- _TASK TO COMPLETE_
In the data below, one line contains "## Environment Variables" and a later one contains "The Azure Function App relies". Print both, with every line between them, exactly and alone.
☆ ☆ ☆
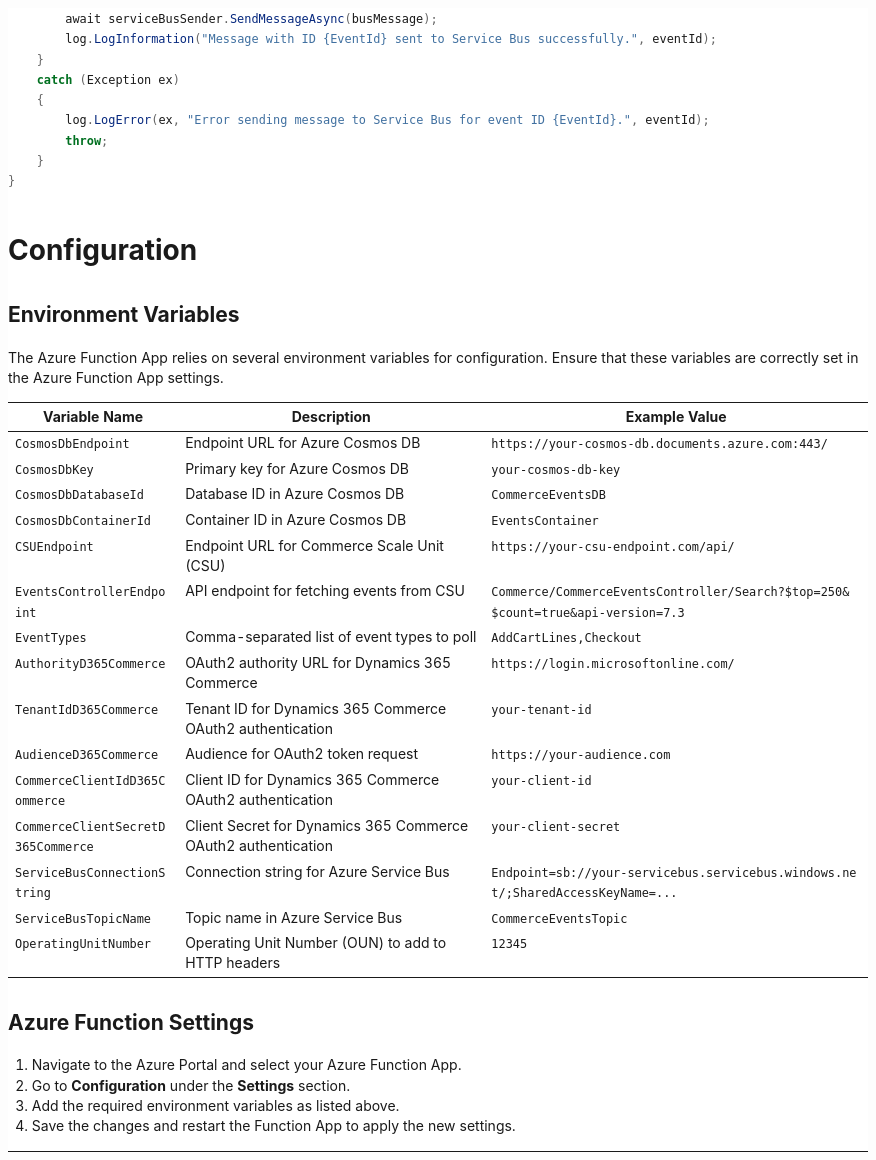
 ```csharp
        await serviceBusSender.SendMessageAsync(busMessage);
        log.LogInformation("Message with ID {EventId} sent to Service Bus successfully.", eventId);
    }
    catch (Exception ex)
    {
        log.LogError(ex, "Error sending message to Service Bus for event ID {EventId}.", eventId);
        throw;
    }
}
```

# Configuration

## Environment Variables

The Azure Function App relies on several environment variables for configuration. Ensure that these variables are correctly set in the Azure Function App settings.

| Variable Name                       | Description                                     | Example Value                                                                                     |
|-------------------------------------|-------------------------------------------------|---------------------------------------------------------------------------------------------------|
| `CosmosDbEndpoint`                  | Endpoint URL for Azure Cosmos DB               | `https://your-cosmos-db.documents.azure.com:443/`                                                 |
| `CosmosDbKey`                       | Primary key for Azure Cosmos DB                | `your-cosmos-db-key`                                                                              |
| `CosmosDbDatabaseId`                | Database ID in Azure Cosmos DB                 | `CommerceEventsDB`                                                                                |
| `CosmosDbContainerId`               | Container ID in Azure Cosmos DB                | `EventsContainer`                                                                                 |
| `CSUEndpoint`                       | Endpoint URL for Commerce Scale Unit (CSU)     | `https://your-csu-endpoint.com/api/`                                                              |
| `EventsControllerEndpoint`          | API endpoint for fetching events from CSU      | `Commerce/CommerceEventsController/Search?$top=250&$count=true&api-version=7.3`                                                                                        |
| `EventTypes`                        | Comma-separated list of event types to poll    | `AddCartLines,Checkout`                                                                           |
| `AuthorityD365Commerce`             | OAuth2 authority URL for Dynamics 365 Commerce | `https://login.microsoftonline.com/`                                                              |
| `TenantIdD365Commerce`              | Tenant ID for Dynamics 365 Commerce OAuth2 authentication | `your-tenant-id`                                                                      |
| `AudienceD365Commerce`              | Audience for OAuth2 token request              | `https://your-audience.com`                                                                       |
| `CommerceClientIdD365Commerce`      | Client ID for Dynamics 365 Commerce OAuth2 authentication | `your-client-id`                                                                      |
| `CommerceClientSecretD365Commerce`  | Client Secret for Dynamics 365 Commerce OAuth2 authentication | `your-client-secret`                                                                |
| `ServiceBusConnectionString`        | Connection string for Azure Service Bus        | `Endpoint=sb://your-servicebus.servicebus.windows.net/;SharedAccessKeyName=...`                    |
| `ServiceBusTopicName`               | Topic name in Azure Service Bus                | `CommerceEventsTopic`                                                                             |
| `OperatingUnitNumber`               | Operating Unit Number (OUN) to add to HTTP headers | `12345`                                                                                 |

## Azure Function Settings

1. Navigate to the Azure Portal and select your Azure Function App.
2. Go to **Configuration** under the **Settings** section.
3. Add the required environment variables as listed above.
4. Save the changes and restart the Function App to apply the new settings.

---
☆ ☆ ☆
- _ANSWER SPACE_
## Environment Variables

The Azure Function App relies on several environment variables for configuration. Ensure that these variables are correctly set in the Azure Function App settings.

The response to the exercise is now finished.